*Records excerpted from a collection*
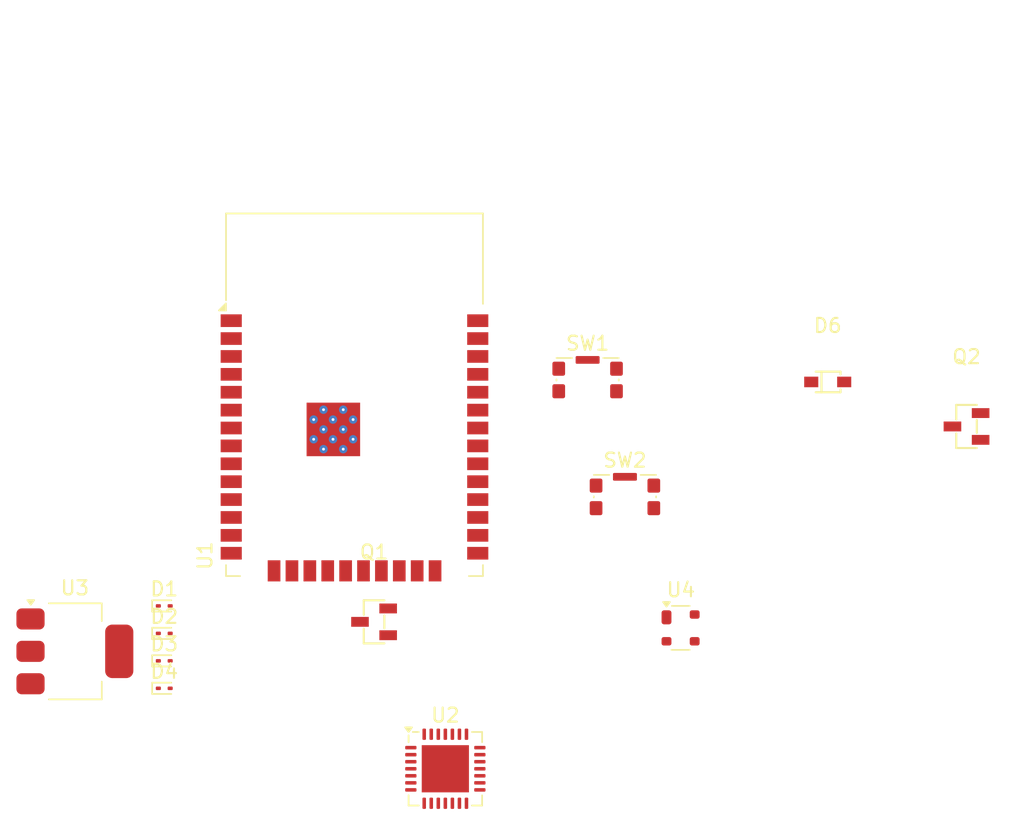
<source format=kicad_pcb>
(kicad_pcb
	(version 20240108)
	(generator "pcbnew")
	(generator_version "8.0")
	(general
		(thickness 1.6)
		(legacy_teardrops no)
	)
	(paper "A4")
	(layers
		(0 "F.Cu" signal)
		(31 "B.Cu" signal)
		(32 "B.Adhes" user "B.Adhesive")
		(33 "F.Adhes" user "F.Adhesive")
		(34 "B.Paste" user)
		(35 "F.Paste" user)
		(36 "B.SilkS" user "B.Silkscreen")
		(37 "F.SilkS" user "F.Silkscreen")
		(38 "B.Mask" user)
		(39 "F.Mask" user)
		(40 "Dwgs.User" user "User.Drawings")
		(41 "Cmts.User" user "User.Comments")
		(42 "Eco1.User" user "User.Eco1")
		(43 "Eco2.User" user "User.Eco2")
		(44 "Edge.Cuts" user)
		(45 "Margin" user)
		(46 "B.CrtYd" user "B.Courtyard")
		(47 "F.CrtYd" user "F.Courtyard")
		(48 "B.Fab" user)
		(49 "F.Fab" user)
		(50 "User.1" user)
		(51 "User.2" user)
		(52 "User.3" user)
		(53 "User.4" user)
		(54 "User.5" user)
		(55 "User.6" user)
		(56 "User.7" user)
		(57 "User.8" user)
		(58 "User.9" user)
	)
	(setup
		(pad_to_mask_clearance 0)
		(allow_soldermask_bridges_in_footprints no)
		(pcbplotparams
			(layerselection 0x00010fc_ffffffff)
			(plot_on_all_layers_selection 0x0000000_00000000)
			(disableapertmacros no)
			(usegerberextensions no)
			(usegerberattributes yes)
			(usegerberadvancedattributes yes)
			(creategerberjobfile yes)
			(dashed_line_dash_ratio 12.000000)
			(dashed_line_gap_ratio 3.000000)
			(svgprecision 4)
			(plotframeref no)
			(viasonmask no)
			(mode 1)
			(useauxorigin no)
			(hpglpennumber 1)
			(hpglpenspeed 20)
			(hpglpendiameter 15.000000)
			(pdf_front_fp_property_popups yes)
			(pdf_back_fp_property_popups yes)
			(dxfpolygonmode yes)
			(dxfimperialunits yes)
			(dxfusepcbnewfont yes)
			(psnegative no)
			(psa4output no)
			(plotreference yes)
			(plotvalue yes)
			(plotfptext yes)
			(plotinvisibletext no)
			(sketchpadsonfab no)
			(subtractmaskfromsilk no)
			(outputformat 1)
			(mirror no)
			(drillshape 1)
			(scaleselection 1)
			(outputdirectory "")
		)
	)
	(net 0 "")
	(net 1 "unconnected-(D1-A2-Pad2)")
	(net 2 "unconnected-(D1-A1-Pad1)")
	(net 3 "unconnected-(D2-A1-Pad1)")
	(net 4 "unconnected-(D2-A2-Pad2)")
	(net 5 "unconnected-(D3-A1-Pad1)")
	(net 6 "unconnected-(D3-A2-Pad2)")
	(net 7 "unconnected-(D4-A1-Pad1)")
	(net 8 "unconnected-(D4-A2-Pad2)")
	(net 9 "unconnected-(Q1-E-Pad2)")
	(net 10 "unconnected-(Q1-B-Pad1)")
	(net 11 "unconnected-(Q1-C-Pad3)")
	(net 12 "unconnected-(U1-IO2-Pad24)")
	(net 13 "unconnected-(D6-Pad2)")
	(net 14 "unconnected-(U1-IO23-Pad37)")
	(net 15 "unconnected-(U1-SENSOR_VN-Pad5)")
	(net 16 "unconnected-(U1-IO33-Pad9)")
	(net 17 "unconnected-(U1-IO34-Pad6)")
	(net 18 "unconnected-(U1-SENSOR_VP-Pad4)")
	(net 19 "unconnected-(U1-IO4-Pad26)")
	(net 20 "unconnected-(U1-NC-Pad32)")
	(net 21 "unconnected-(U1-NC-Pad22)")
	(net 22 "unconnected-(U1-IO5-Pad29)")
	(net 23 "unconnected-(D6-Pad1)")
	(net 24 "unconnected-(U1-IO13-Pad16)")
	(net 25 "unconnected-(U1-IO16-Pad27)")
	(net 26 "unconnected-(U1-NC-Pad17)")
	(net 27 "unconnected-(U1-NC-Pad19)")
	(net 28 "unconnected-(U1-IO22-Pad36)")
	(net 29 "unconnected-(U1-IO12-Pad14)")
	(net 30 "unconnected-(U1-IO26-Pad11)")
	(net 31 "unconnected-(U1-NC-Pad18)")
	(net 32 "unconnected-(U1-RXD0{slash}IO3-Pad34)")
	(net 33 "unconnected-(U1-IO32-Pad8)")
	(net 34 "unconnected-(Q2-B-Pad1)")
	(net 35 "unconnected-(U1-IO35-Pad7)")
	(net 36 "unconnected-(U1-IO18-Pad30)")
	(net 37 "unconnected-(U1-IO15-Pad23)")
	(net 38 "unconnected-(U1-IO27-Pad12)")
	(net 39 "unconnected-(U1-IO0-Pad25)")
	(net 40 "unconnected-(U1-IO14-Pad13)")
	(net 41 "unconnected-(U1-IO19-Pad31)")
	(net 42 "unconnected-(U1-NC-Pad20)")
	(net 43 "unconnected-(U1-IO17-Pad28)")
	(net 44 "unconnected-(U1-IO21-Pad33)")
	(net 45 "unconnected-(U1-NC-Pad21)")
	(net 46 "unconnected-(U1-IO25-Pad10)")
	(net 47 "unconnected-(U1-TXD0{slash}IO1-Pad35)")
	(net 48 "unconnected-(U2-GPIO.6-Pad20)")
	(net 49 "unconnected-(U2-D--Pad5)")
	(net 50 "unconnected-(U2-NC-Pad10)")
	(net 51 "unconnected-(U2-CHR0-Pad15)")
	(net 52 "unconnected-(U2-CHR1-Pad14)")
	(net 53 "unconnected-(U2-RXD-Pad25)")
	(net 54 "Net-(U2-GND-Pad29)")
	(net 55 "unconnected-(U2-~{RXT}{slash}GPIO.1-Pad18)")
	(net 56 "unconnected-(U2-TXD-Pad26)")
	(net 57 "unconnected-(U2-D+-Pad4)")
	(net 58 "unconnected-(U2-~{DTR}-Pad28)")
	(net 59 "unconnected-(U2-~{CTS}-Pad23)")
	(net 60 "unconnected-(U2-VBUS-Pad8)")
	(net 61 "unconnected-(U2-~{RI}{slash}CLK-Pad2)")
	(net 62 "unconnected-(U2-~{DCD}-Pad1)")
	(net 63 "unconnected-(U2-SUSPEND-Pad12)")
	(net 64 "unconnected-(U2-GPIO.5-Pad21)")
	(net 65 "unconnected-(U2-VDD-Pad6)")
	(net 66 "unconnected-(U2-~{SUSPEND}-Pad11)")
	(net 67 "unconnected-(U2-GPIO.4-Pad22)")
	(net 68 "unconnected-(U2-CHREN-Pad13)")
	(net 69 "unconnected-(U2-~{RTS}-Pad24)")
	(net 70 "unconnected-(U2-~{RST}-Pad9)")
	(net 71 "unconnected-(U2-RS485{slash}GPIO.2-Pad17)")
	(net 72 "unconnected-(U2-~{TXT}{slash}GPIO.0-Pad19)")
	(net 73 "unconnected-(U2-~{DSR}-Pad27)")
	(net 74 "unconnected-(U2-~{WAKEUP}{slash}GPIO.3-Pad16)")
	(net 75 "unconnected-(U2-VREGIN-Pad7)")
	(net 76 "unconnected-(Q2-E-Pad2)")
	(net 77 "unconnected-(Q2-C-Pad3)")
	(net 78 "unconnected-(SW1-Pad1)")
	(net 79 "unconnected-(U4-VCC-Pad4)")
	(net 80 "unconnected-(U4-OUT-Pad3)")
	(net 81 "unconnected-(U4-GND-Pad1)")
	(net 82 "unconnected-(U4-IN-Pad2)")
	(net 83 "unconnected-(SW1-Pad2)")
	(net 84 "unconnected-(SW1-B-PadSH)")
	(net 85 "unconnected-(SW2-Pad1)")
	(net 86 "unconnected-(SW2-B-PadSH)")
	(net 87 "unconnected-(SW2-Pad2)")
	(net 88 "<NO NET>")
	(net 89 "Net-(U1-EN)")
	(net 90 "+3.3V")
	(net 91 "+5VUSB")
	(footprint "Package_DFN_QFN:QFN-28-1EP_5x5mm_P0.5mm_EP3.35x3.35mm" (layer "F.Cu") (at 125.4 119.7))
	(footprint "easyeda2kicad:SOD-323_L1.8-W1.3-LS2.5-RD" (layer "F.Cu") (at 152.545 92.24))
	(footprint "Diode_SMD:D_SOD-923" (layer "F.Cu") (at 105.445 113.99))
	(footprint "Button_Switch_SMD:SW_SPST_CK_KMS2xxGP" (layer "F.Cu") (at 135.5 92.1))
	(footprint "easyeda2kicad:SOT-23-3_L2.9-W1.3-P1.90-LS2.4-BR" (layer "F.Cu") (at 120.34 109.27))
	(footprint "Package_TO_SOT_SMD:SOT-223-3_TabPin2" (layer "F.Cu") (at 99.1 111.365))
	(footprint "Diode_SMD:D_SOD-923" (layer "F.Cu") (at 105.445 108.14))
	(footprint "RF_Module:ESP32-WROOM-32D" (layer "F.Cu") (at 118.95 96.14))
	(footprint "Diode_SMD:D_SOD-923" (layer "F.Cu") (at 105.445 110.09))
	(footprint "easyeda2kicad:SOT-23-3_L2.9-W1.3-P1.90-LS2.4-BR" (layer "F.Cu") (at 162.4 95.4))
	(footprint "Button_Switch_SMD:SW_SPST_CK_KMS2xxGP" (layer "F.Cu") (at 138.15 100.4))
	(footprint "Diode_SMD:D_SOD-923" (layer "F.Cu") (at 105.445 112.04))
	(footprint "Package_TO_SOT_SMD:SOT-143" (layer "F.Cu") (at 142.1 109.7))
)

</source>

*About this exercise*
Pull every line that holds the string "CrtYd" out of the records.

*Result of this exercise*
		(46 "B.CrtYd" user "B.Courtyard")
		(47 "F.CrtYd" user "F.Courtyard")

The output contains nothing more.